Diabetes Management in Senior Living – What to Know
As people age, their bodies change, becoming more susceptible to chronic diseases like diabetes. While there is no cure for diabetes, it can be managed through lifestyle changes, medication, and regular medical care.
For seniors with diabetes, it is vital to have a plan to manage the disease. This may include working with a doctor or other healthcare provider to create a treatment plan, monitoring blood sugar levels, and changing diet and exercise.
Living with diabetes can be challenging, but by working with a healthcare team and following a treatment plan, seniors can manage the disease and enjoy a good quality of life.
Diabetes Management in Long-Term Care
In most senior living communities, the staff is experienced in managing diabetes in elderly residents. According to the American Diabetes Association, one in every four people over 60 has diabetes. The American Geriatric Society recommends that senior living communities provide an individualized care plan for each resident that considers factors such as the senior’s life expectancy, cognitive status, functional status, and social support.

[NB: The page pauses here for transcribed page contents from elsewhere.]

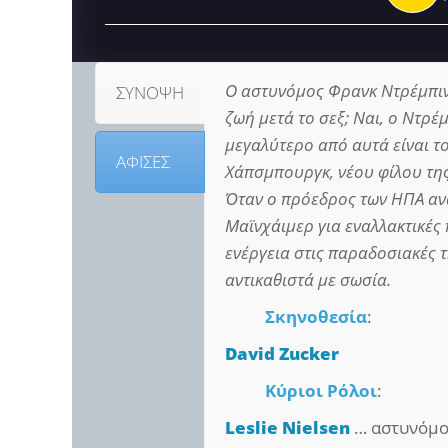
Ο αστυνόμος Φρανκ Ντρέμπιν
ΣΥΝΟΨΗ
ζωή μετά το σεξ; Ναι, ο Ντρέ
μεγαλύτερο από αυτά είναι τ
ΑΦΙΣΕΣ
Χάπσμπουργκ, νέου φίλου της
Όταν ο πρόεδρος των ΗΠΑ ανα
Μαϊνχάιμερ για εναλλακτικές
ενέργεια στις παραδοσιακές 
αντικαθιστά με σωσία.
Σκηνοθεσία
:
David Zucker
Κύριοι Ρόλοι
:
Leslie Nielsen
… αστυνόμος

The community healthcare team will use an evaluation tool to assess the senior’s health, the severity of their diabetes, and how much care they will need. A higher assessment score indicates the need for a more intensive diabetic care plan. The seniors’ health will determine the level of care required, the severity of their diabetes, and how much care they will need.
As you compare different communities for your loved one, ask the health care team how they will work with you and your loved one to create a personalized diabetes management plan. This plan should be based on your senior’s lifestyle, preferences, health goals, and other existing health conditions. Considering all these factors, you can be sure your loved one will get the best care.

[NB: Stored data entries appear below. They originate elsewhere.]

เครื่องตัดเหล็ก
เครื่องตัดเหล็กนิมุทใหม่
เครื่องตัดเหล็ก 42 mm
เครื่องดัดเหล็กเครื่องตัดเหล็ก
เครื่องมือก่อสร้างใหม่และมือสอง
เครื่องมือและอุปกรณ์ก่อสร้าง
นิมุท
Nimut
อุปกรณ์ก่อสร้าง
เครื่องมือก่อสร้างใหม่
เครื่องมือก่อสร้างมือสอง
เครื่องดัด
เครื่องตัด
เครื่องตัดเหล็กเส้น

Blood Sugar Level Monitoring
Tracking blood sugar levels is a crucial way to manage diabetes and keep complications at bay. Maintaining proper blood sugar levels, diabetes can be controlled, and major health problems can be avoided.
The care team will decide if the person can control their blood sugar by testing it themselves and giving them insulin if needed. If not, the care team will have a plan for how to keep blood sugar levels stable. They will also have a plan for giving and tracking medications. These plans usually depend on state rules and what the community can do.

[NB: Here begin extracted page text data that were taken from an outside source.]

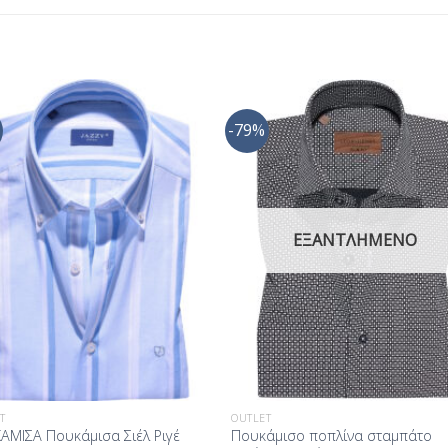
-79%
Προσθήκη
Προσθ
στη Λίστα
στη Λί
Επιθυμίας
Επιθυμ
ΕΞΑΝΤΛΗΜΈΝΟ
T
OUTLET
ΑΜΙΣΑ Πουκάμισα Σιέλ Ριγέ
Πουκάμισο ποπλίνα σταμπάτο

Most assisted living facilities will provide some level of help with taking medications. This may include help with remembering to take drugs, opening containers, or help with administering medications. Some states require a third-party home health service to monitor levels and give insulin, but most communities provide this service through nurses or medical technicians.
The care plan for your loved one with diabetes should include clear instructions on who will be responsible for monitoring blood sugar levels, administering medications (including insulin), and communicating with the resident’s physician.
Some senior living communities have a dietician or nutritionist who can make special meal plans for seniors with diabetes or other dietary needs. These plans include heart-healthy meals that limit saturated fats, sodium, and portion size.
A dietician often works with a community’s chef or kitchen staff to devise a menu of healthy options for everyone in the community to enjoy. In many cases, communities offer flexible dining schedules and private room service to make it easier for people to stick to a new diet.
The American Diabetes Association recommends that people with diabetes exercise for 30 minutes five times a week. They also recommend strength training at least twice a week. Some senior living communities have someone who helps customize fitness programs to meet the needs of individuals. There are often on-site amenities like a fitness center, swimming pool, golf course, or outdoor walking paths to encourage an active lifestyle.
There are a few things to remember regarding diabetes management in senior living. First, working with a healthcare team to develop a personalized plan is important. Second, seniors should focus on healthy eating, physical activity, and blood sugar control. And finally, it’s essential to stay informed and engaged in their care.